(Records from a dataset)
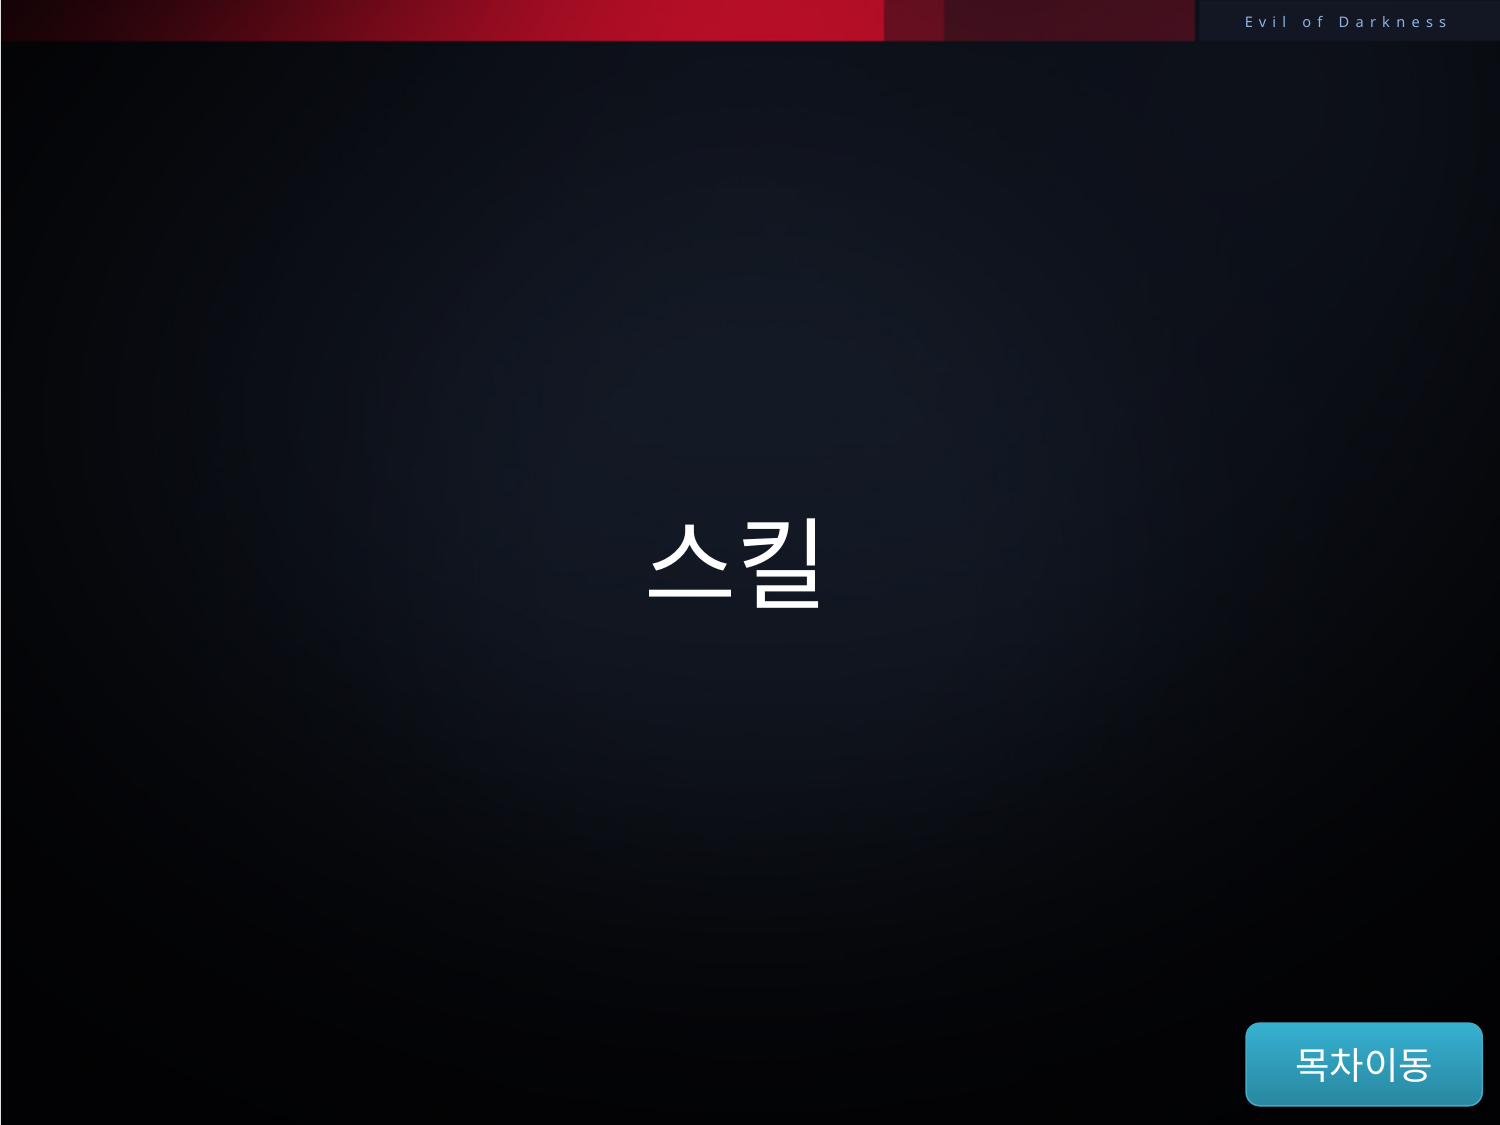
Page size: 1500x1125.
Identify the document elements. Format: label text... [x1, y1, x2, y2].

picture [0, 0, 1500, 1125]
text_box 목차이동 [1245, 1022, 1484, 1107]
text_box 스킬 [629, 494, 843, 629]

WORK INSTRUCTION:
Each entry shown above must be quoted exactly, with its pictures left out.

SOLUTION:
Page size: 1500x1125.
Identify the document elements. Format: label text... [x1, y1, x2, y2].

picture [0, 0, 1500, 1125]
text_box 목차이동 [1245, 1022, 1484, 1107]
text_box 스킬 [629, 494, 843, 629]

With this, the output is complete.